Predicting the “death of active management” is about as tired a proclamation as calling any year “a stock picker’s market.” Despite predictions of both, there are still almost 10,000 hedge funds globally and active managers on average continue to underperform the broader stock market.

To that last point, S&P Dow Jones Indices released their latest SPIVA report card recently, which shows how active managers performed versus their broad stock market benchmarks. “Over the 15-year period ending Dec. 2016, 92.15% of large-cap, 95.4% of mid-cap, and 93.21% of small-cap managers trailed their respective benchmarks," the report’s authors write.

Not good.

Clearly, the industry has some performance issues. Instead of getting hot and bothered about it, carefully pick your spots. Hedgeye Financials analyst Jonathan Casteleyn hosted an institutional conference call on Invesco (IVZ), the Atlanta-based fund manager with $834 billion in assets under management.
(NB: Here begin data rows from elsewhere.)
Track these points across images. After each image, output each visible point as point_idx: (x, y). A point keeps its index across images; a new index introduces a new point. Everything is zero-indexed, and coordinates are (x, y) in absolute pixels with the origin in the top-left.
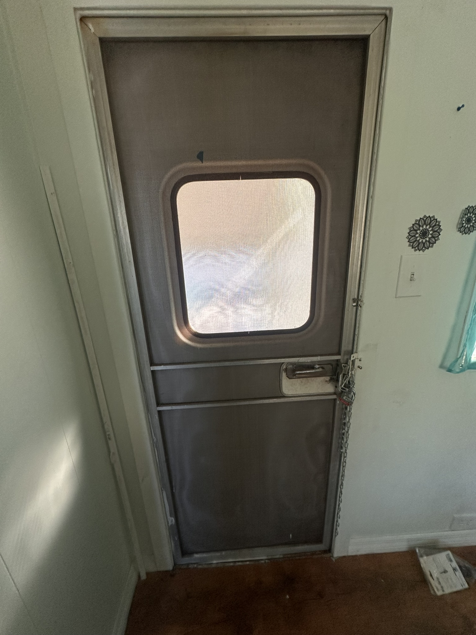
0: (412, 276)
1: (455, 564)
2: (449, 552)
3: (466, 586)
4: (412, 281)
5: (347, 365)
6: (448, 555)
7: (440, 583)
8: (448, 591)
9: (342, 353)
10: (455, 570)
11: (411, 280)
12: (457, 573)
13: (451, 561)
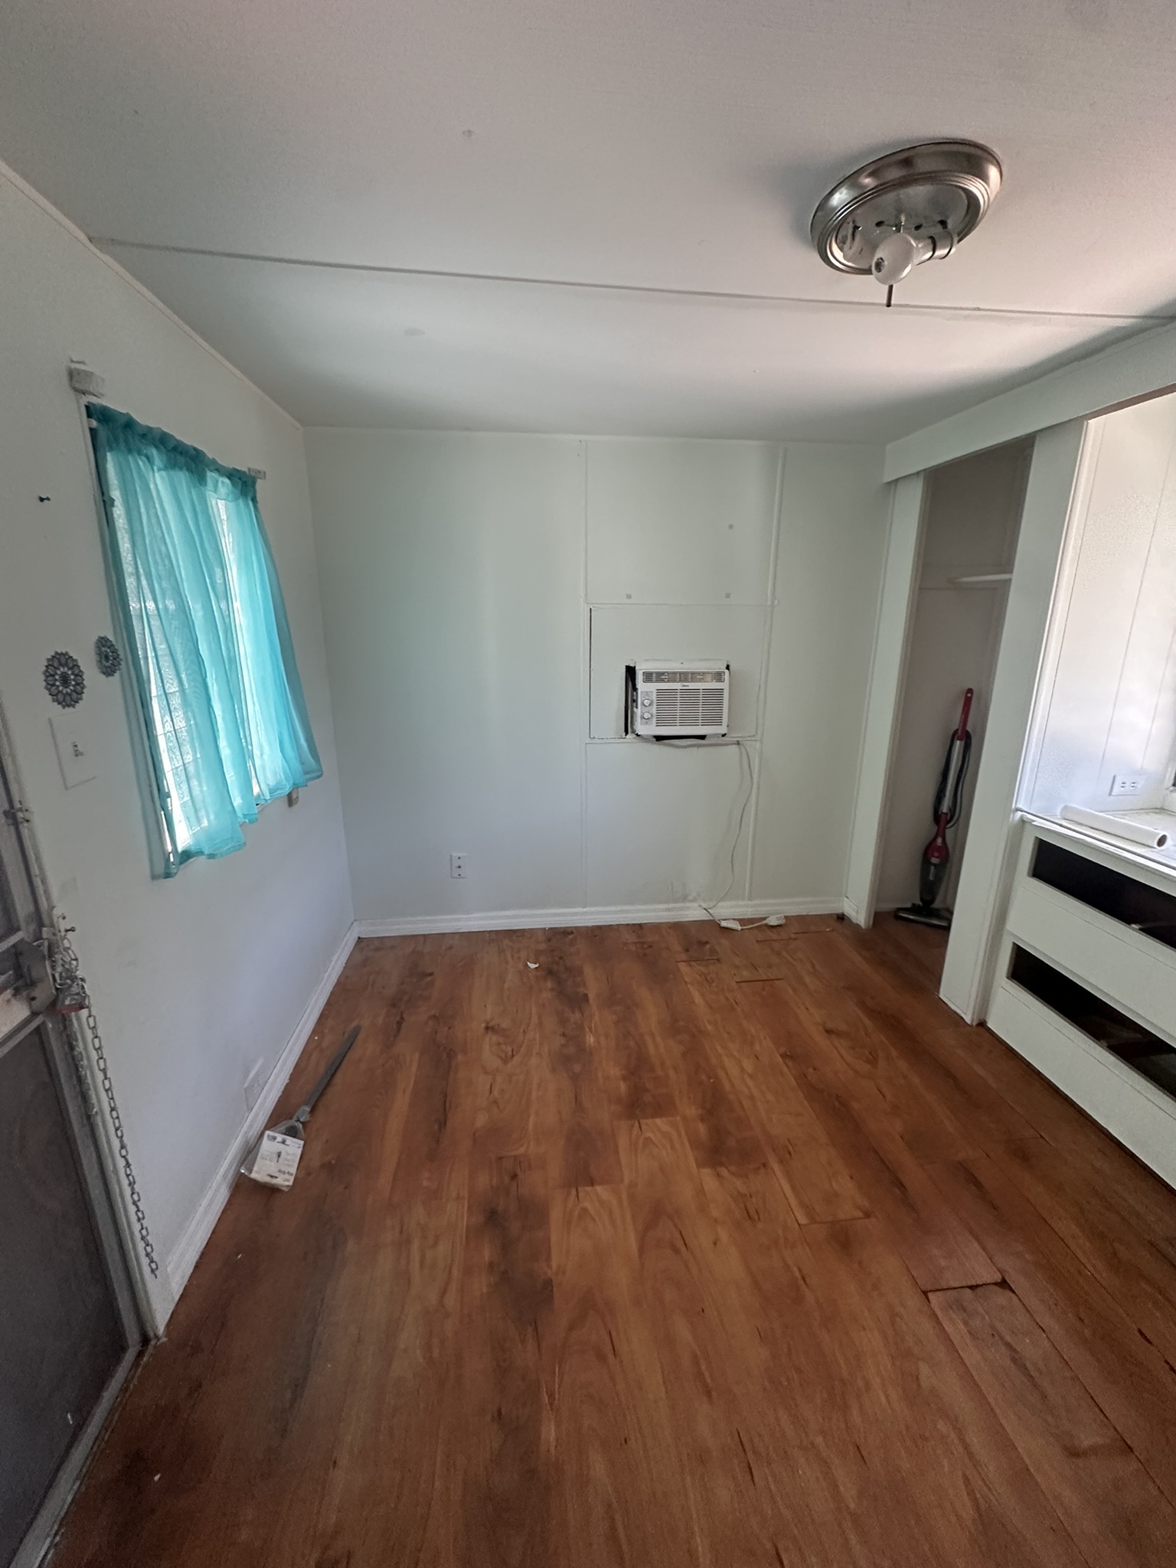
0: (76, 748)
1: (280, 1137)
2: (268, 1133)
3: (302, 1142)
4: (80, 757)
5: (41, 941)
6: (268, 1136)
7: (284, 1173)
8: (294, 1170)
9: (23, 925)
10: (284, 1142)
11: (77, 755)
12: (288, 1142)
13: (274, 1138)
“What’s happening in the S&P 500 is the correlations are starting to break down, which means the dispersion of returns is widening,” Casteleyn says. “This allows for active asset managers to pick apart that dispersion and create performance.”

Casteleyn shows a chart of the average 65-day correlation of an S&P 500 index member to the index itself. This correlation study just hit the lowest level since 2001. The chart also shows the performance of the 1,928 hedge funds within the Barclays Hedge Index, as a proxy for all active managers. “Basically when correlations break down, active manager performance goes up,” Casteleyn says. “If performance ticks up for Invesco and the rest of the group, we should start to see flows follow.”